My default position on narration in documentary film is almost always negative, especially when it is used as an amateurish substitute for skilled cinematic storytelling. But I don’t have a hard and fast rule, and sometimes a few strategically placed, eloquent words fit seamlessly into a narrative. For the most part, though, I am a fan of wordless ”narration” that tells a story with meticulous and rhythmic editing.
Of course, all bets are off in first-person documentaries. When these films are done well, (far too seldom) the narration is precisely the point. I think of the films of Alan Berliner, Doug Blank, Ross McElwee, and Elizabeth Barret.
In Elizabeth Barret’s Stranger with a Camera, narration rises to the level of sublimely beautiful poetry. Barret — one of my favorite filmmakers — uses her own voice and creates a truly haunting meditation on life, loss, memory, and the ethics of the visual image. I confess that I deeply admired her film for almost two years before I noticed that much of the narration had been written by Fenton Johnson, an accomplished Kentucky novelist. I hope you can see this great film and hear Elizabeth speaking Johnson’s remarkable prose and what I am sure were many of her own words.
Tonight I had a surprise. I was watching an episode of PBS’s American Experience about the assassination of President Abraham Lincoln. I didn’t immediately recognize the voice of the narrator, but it was so understated and mournful that I knew I was not listening to your average voiceover artist. It was almost a new genre, something you might call historical oral theatre.

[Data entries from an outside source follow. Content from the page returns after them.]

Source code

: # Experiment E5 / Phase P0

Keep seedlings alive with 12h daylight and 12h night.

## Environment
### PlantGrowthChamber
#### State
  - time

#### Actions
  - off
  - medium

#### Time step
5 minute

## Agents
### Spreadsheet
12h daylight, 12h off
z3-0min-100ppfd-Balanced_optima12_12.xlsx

Then I realized that it was Chris Cooper, one of the finest actors working today. You may have seen him in Adaptation or Capote. Like any brilliant actor, he knows instinctively that less is almost always more. But please listen to his narration if you have a chance. This was stunningly beautiful work and showed how a great actor like Chris Cooper can turn prose into poetry.
Finally, if you want to hear another remarkable example of the use of a narrative voice in film, listen to Tommy Lee Jones speaking Cormac McCarthy’s poetic prose in Ethan and Joel Coen’s “No Country for Old Men.”
The list of Chris Cooper’s accomplishments, already long and packed with one masterful performance after another, has to include this little recognized use of his voice. Check out Barak Goodman’s The Assassination of Abraham Lincoln.